Set work in progress limits
In order to maximise flow, we minimised work in progress so each column had its own worked ion one ticket at a time and didn’t work on another ticket until that was delivered.
The work in progress limits changed depending on the size of the development team which could vary during the project. However, for the majority of the project the ‘In progress’ column was limited to two items only, one for each developer.
Talked about the risks
As this was a change in approach for our client, it was important that we clearly outlined the risks associated with it. We couldn’t guarantee from the start that their budget would get them everything they needed!

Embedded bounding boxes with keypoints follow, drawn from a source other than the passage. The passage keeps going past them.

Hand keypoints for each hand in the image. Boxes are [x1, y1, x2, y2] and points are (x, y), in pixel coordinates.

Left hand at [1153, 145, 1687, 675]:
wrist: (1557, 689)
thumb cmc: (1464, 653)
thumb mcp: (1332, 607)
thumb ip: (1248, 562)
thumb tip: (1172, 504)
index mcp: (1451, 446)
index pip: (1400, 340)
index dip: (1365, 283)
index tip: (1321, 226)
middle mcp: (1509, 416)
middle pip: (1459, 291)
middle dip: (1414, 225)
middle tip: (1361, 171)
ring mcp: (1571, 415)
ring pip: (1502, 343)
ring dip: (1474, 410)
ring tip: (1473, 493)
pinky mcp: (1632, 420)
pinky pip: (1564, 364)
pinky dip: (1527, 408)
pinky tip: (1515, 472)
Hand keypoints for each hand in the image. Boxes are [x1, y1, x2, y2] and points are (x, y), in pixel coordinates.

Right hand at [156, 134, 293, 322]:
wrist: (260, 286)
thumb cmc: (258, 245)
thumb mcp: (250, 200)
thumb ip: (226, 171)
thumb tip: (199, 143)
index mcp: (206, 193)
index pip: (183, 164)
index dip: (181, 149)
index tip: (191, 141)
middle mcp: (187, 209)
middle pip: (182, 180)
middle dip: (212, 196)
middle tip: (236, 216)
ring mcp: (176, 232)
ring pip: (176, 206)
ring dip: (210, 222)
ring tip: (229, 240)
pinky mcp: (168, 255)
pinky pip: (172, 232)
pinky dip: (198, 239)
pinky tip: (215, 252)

One of the risks we identified early on was that our high-level estimation was based on a very condensed discovery period and therefore it was highly likely that our understanding and effort involved to deliver the MVP would grow.
Another risk associated with not undertaking a detailed discovery was that it might lead to inefficiencies later on due to change/additions in requirements which we collectively missed or couldn’t have foreseen.

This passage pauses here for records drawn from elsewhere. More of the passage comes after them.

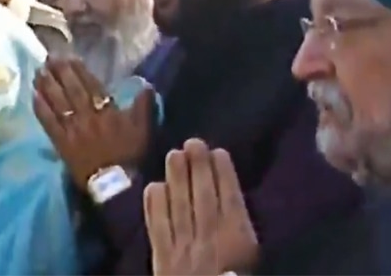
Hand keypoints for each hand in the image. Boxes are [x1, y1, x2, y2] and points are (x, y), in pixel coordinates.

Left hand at [33, 57, 152, 187]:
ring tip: (39, 71)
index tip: (69, 57)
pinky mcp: (61, 143)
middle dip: (60, 72)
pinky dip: (41, 108)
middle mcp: (87, 115)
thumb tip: (146, 84)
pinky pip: (48, 122)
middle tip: (49, 57)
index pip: (90, 85)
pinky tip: (33, 96)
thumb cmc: (130, 156)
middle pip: (71, 89)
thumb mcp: (144, 129)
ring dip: (47, 85)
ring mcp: (72, 129)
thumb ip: (144, 105)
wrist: (116, 185)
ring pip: (57, 102)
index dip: (78, 70)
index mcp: (106, 110)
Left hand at [145, 139, 257, 275]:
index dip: (223, 176)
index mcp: (238, 246)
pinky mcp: (162, 261)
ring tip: (174, 154)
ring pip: (178, 208)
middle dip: (198, 169)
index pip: (230, 203)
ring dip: (176, 180)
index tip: (219, 152)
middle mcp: (208, 243)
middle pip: (202, 199)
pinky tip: (152, 188)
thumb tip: (237, 217)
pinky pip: (157, 229)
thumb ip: (246, 252)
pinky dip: (154, 207)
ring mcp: (182, 251)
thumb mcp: (251, 267)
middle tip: (192, 142)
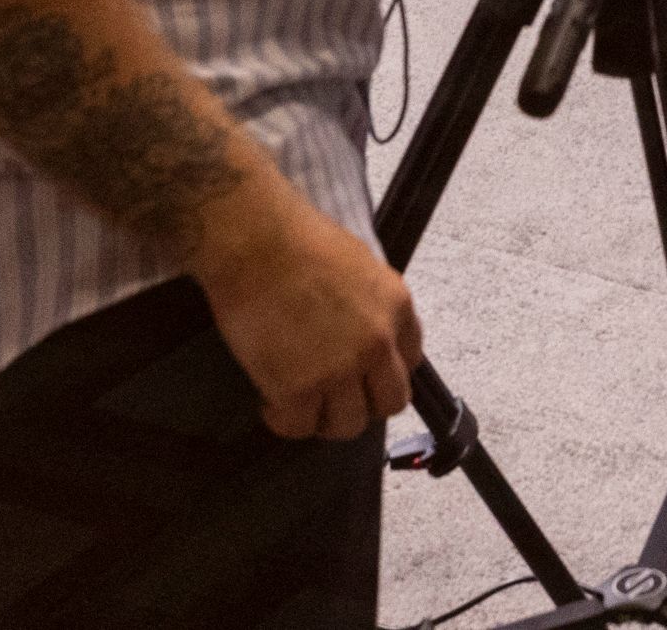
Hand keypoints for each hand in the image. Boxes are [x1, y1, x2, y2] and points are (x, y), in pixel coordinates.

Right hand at [192, 178, 422, 439]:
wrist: (255, 242)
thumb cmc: (297, 239)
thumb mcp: (359, 264)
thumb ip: (371, 304)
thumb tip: (361, 329)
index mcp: (397, 307)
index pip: (410, 361)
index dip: (383, 372)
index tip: (364, 375)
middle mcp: (377, 343)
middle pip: (389, 402)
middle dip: (364, 404)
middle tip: (336, 398)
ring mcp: (340, 370)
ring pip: (348, 424)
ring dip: (325, 419)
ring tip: (303, 405)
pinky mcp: (298, 389)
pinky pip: (299, 426)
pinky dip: (284, 421)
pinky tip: (271, 404)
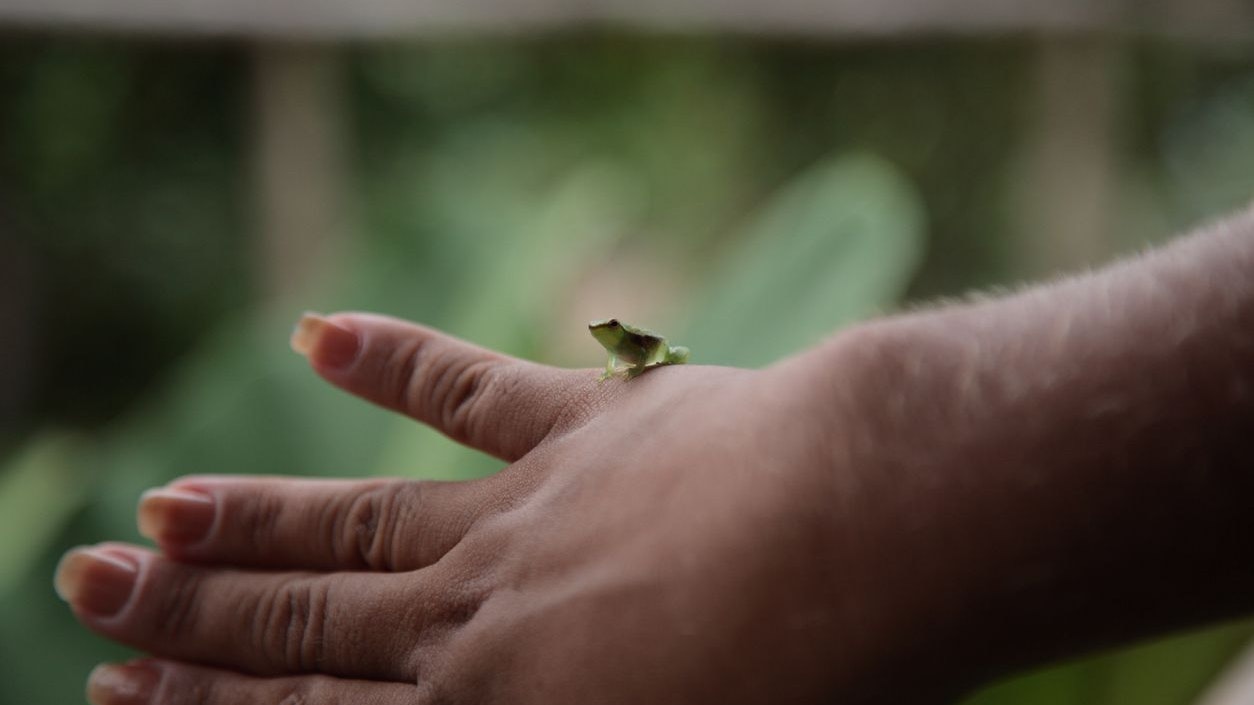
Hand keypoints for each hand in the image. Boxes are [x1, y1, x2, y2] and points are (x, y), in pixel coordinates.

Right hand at [55, 313, 924, 704]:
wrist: (876, 544)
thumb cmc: (808, 695)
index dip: (207, 702)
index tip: (122, 681)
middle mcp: (480, 623)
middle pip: (305, 619)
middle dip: (192, 611)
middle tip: (94, 582)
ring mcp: (525, 518)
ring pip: (355, 520)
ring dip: (250, 516)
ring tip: (162, 506)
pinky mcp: (586, 431)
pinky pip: (468, 392)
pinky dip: (393, 359)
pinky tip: (317, 331)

We tracked ‘additions to the scope’ and discussed them in our weekly account calls. We continually had honest conversations with Generation Global about when we thought a project outcome might be impacted.
What interesting things did we find out?
Nothing stands still
We quickly realised that a normal delivery plan in a google doc didn’t suffice, so we created a more dynamic version in google sheets which was quicker to update. We reviewed this weekly with the client and project sponsor and used this time to update on progress, track additions to the scope, and discuss the potential impact on the delivery of outcomes. We also discussed Forecast dates for future releases.
I was interested to hear that a couple of developers found the idea of not estimating in hours or tracking time uncomfortable. The team were concerned about how we would know if we were “on track” and they felt it was harder to track how well they were doing against the “estimate” as the sizing was intentionally vague.
In retrospect, we probably under-estimated the need to educate the team on the process and approach.
Overall we found this new way of working to have worked really well for both our team and the client.
Here are just some of the “wins” we’ve already seen as a result of working in this way together:
- We did our first release after two weeks of development starting
- We can quickly understand where delays form — a heat map report indicated that items tend to stay in QA and ‘ready for development’ longer than they should, which gives us a focus for where we need to make improvements and find further efficiencies
- We learnt that Kanban works well for this type of project
- We’re working towards using metrics to determine cycle time and throughput so eventually we might anticipate removing ‘estimates’ all together
We’d like to say thank you to the Tony Blair Institute for Global Change and the Generation Global team for their role in making this a success.